Today we covered a lot of history. We looked at WWI and the Treaty of Versailles, the rise of Hitler and the Nazi party, basically a lot of background information. A lot I knew, a lot was a refresher, and a lot I had never heard before or thought about in the way it was presented.
So a few things that interested me today:
- Francis Galton is the father of modern eugenics. He was Charles Darwin’s cousin. The idea of social Darwinism came from this guy.
- The handicapped were seen as inferior; women were second class citizens and thought to belong in the home; child labor was legal, nationalism was virulent; religon was cause for violence. All those things describe the United States in the 1930′s.

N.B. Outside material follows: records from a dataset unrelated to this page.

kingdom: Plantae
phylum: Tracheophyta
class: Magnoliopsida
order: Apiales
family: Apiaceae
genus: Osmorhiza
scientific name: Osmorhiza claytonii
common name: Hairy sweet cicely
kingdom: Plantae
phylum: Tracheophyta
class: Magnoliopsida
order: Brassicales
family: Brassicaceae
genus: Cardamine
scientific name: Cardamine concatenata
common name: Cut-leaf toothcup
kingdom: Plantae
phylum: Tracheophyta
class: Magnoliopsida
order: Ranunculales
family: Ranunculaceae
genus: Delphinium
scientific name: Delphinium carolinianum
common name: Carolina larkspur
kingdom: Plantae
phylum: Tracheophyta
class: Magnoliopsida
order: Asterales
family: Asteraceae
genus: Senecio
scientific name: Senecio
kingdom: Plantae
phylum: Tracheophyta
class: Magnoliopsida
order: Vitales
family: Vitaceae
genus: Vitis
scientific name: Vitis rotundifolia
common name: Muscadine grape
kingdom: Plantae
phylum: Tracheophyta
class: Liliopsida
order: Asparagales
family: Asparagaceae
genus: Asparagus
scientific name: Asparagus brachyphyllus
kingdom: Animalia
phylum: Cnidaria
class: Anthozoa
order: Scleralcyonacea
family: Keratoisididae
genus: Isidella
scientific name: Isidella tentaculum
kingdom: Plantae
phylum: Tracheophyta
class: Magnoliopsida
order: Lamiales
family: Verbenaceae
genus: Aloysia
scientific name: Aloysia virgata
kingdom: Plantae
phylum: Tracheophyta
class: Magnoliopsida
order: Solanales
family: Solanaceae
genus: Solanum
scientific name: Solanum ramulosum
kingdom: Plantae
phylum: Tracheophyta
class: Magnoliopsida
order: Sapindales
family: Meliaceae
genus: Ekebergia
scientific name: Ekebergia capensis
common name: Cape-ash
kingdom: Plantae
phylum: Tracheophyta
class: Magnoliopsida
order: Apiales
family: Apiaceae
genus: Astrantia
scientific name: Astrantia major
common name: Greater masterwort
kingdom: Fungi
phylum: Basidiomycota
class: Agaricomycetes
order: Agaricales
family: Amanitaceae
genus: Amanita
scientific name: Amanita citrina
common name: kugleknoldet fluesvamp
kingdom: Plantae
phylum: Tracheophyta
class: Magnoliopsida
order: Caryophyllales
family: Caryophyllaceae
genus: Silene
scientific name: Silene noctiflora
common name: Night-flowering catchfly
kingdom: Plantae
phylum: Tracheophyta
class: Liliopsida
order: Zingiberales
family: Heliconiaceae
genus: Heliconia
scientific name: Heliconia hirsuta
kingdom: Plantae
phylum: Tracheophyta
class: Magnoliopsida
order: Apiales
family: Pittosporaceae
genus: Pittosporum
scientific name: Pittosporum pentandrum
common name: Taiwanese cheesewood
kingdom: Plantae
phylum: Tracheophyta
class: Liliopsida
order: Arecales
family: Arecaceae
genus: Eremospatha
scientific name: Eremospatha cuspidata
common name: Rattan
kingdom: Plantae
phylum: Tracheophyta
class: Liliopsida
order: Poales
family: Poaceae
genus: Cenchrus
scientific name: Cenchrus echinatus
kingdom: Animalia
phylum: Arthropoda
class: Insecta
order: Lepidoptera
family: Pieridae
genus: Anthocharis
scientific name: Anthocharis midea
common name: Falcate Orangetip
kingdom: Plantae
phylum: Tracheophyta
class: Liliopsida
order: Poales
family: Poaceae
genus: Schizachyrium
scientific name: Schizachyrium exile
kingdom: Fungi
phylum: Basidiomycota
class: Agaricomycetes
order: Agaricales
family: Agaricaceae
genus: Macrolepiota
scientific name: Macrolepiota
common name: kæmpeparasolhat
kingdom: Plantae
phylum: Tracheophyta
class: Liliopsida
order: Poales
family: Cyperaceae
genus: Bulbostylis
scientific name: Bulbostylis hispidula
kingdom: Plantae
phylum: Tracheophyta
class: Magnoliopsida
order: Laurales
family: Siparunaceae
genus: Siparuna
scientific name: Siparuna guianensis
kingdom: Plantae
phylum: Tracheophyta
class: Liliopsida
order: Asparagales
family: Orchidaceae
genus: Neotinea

- Virginia was big into eugenics and forced sterilization in the 1930′s.
- The T4 program was kind of the dress rehearsal for the Nazis and helped them become efficient at killing large numbers of people in a short amount of time.
One big discussion started when America in the 1930′s was described, especially since the eugenics and sterilization so closely paralled what was going on in Germany. Our lecturer asked: America got as far as concentration (internment) camps and sterilization of the handicapped-what kept them from moving past that like the Nazis did? So there was a pretty lengthy discussion. I can only remember a couple of the theories offered, but they were the US didn’t have a Hitler, and the US had already committed their genocide with the Native Americans. (So the US wasn’t allowed to commit anymore genocides? One and done?)
Tomorrow is our longest day of class. We start at 8:30am, and finish up at 8pm. Around 5:15 we have a dinner with several Holocaust survivors, followed by a question and answer panel beginning at 6. There should be five survivors. A couple of them survived by pretending to be Christian; a few others survived concentration camps. I’ve got a list of questions (thank you Facebook friends) and will hopefully get some of them answered. It’s a pretty big class-at least 30-and I know everyone will have many questions, so I figure if I can get one or two answered I’m lucky. I have no recording equipment, but I’ll take the best notes I can for future reference. I have heard one survivor speak before, although that was just last November at the National Council for Social Studies Conference in Atlanta. I know I was lucky to hear her speak, so to have the opportunity to hear five survivors is very fortunate.
I actually thought about putting this class off until next year. I had applied for a few summer trips, and didn’t know if I would get accepted to any of them, so I thought I might hold off until next summer, when I may actually stay home. (Although if something really good comes up, I know I won’t be able to resist.) What made me go ahead and register was knowing that there was a survivor panel, and knowing that the survivors may not be around much longer and I should take advantage of the opportunity to hear them speak. Besides that, I’m glad I enrolled this summer because a lot of what we have discussed I just learned about (and in some cases saw) a couple of weeks ago while we were in Germany. I’ve actually gone through my photos from the trip to find something the speaker is talking about because I was just there and that is a pretty cool thing. (No, I don’t tell the speaker that, nor have I told
very many people that I was just in Germany and learned about these things, or that I’ve even visited concentration camps. But just for me personally it’s cool to hear the speaker talk about the depiction of Synagogue in medieval art and pull up my photos from the church in Bamberg and compare what I saw to what he’s showing us.)
My only complaint is the awful bed and the poor excuse for a pillow. I don’t know how anyone sleeps on this thing for an entire school year. Maybe when you’re young and in college it doesn’t matter and you can sleep anywhere. I on the other hand, can’t wait to sleep in my own bed again, with my two fluffy pillows.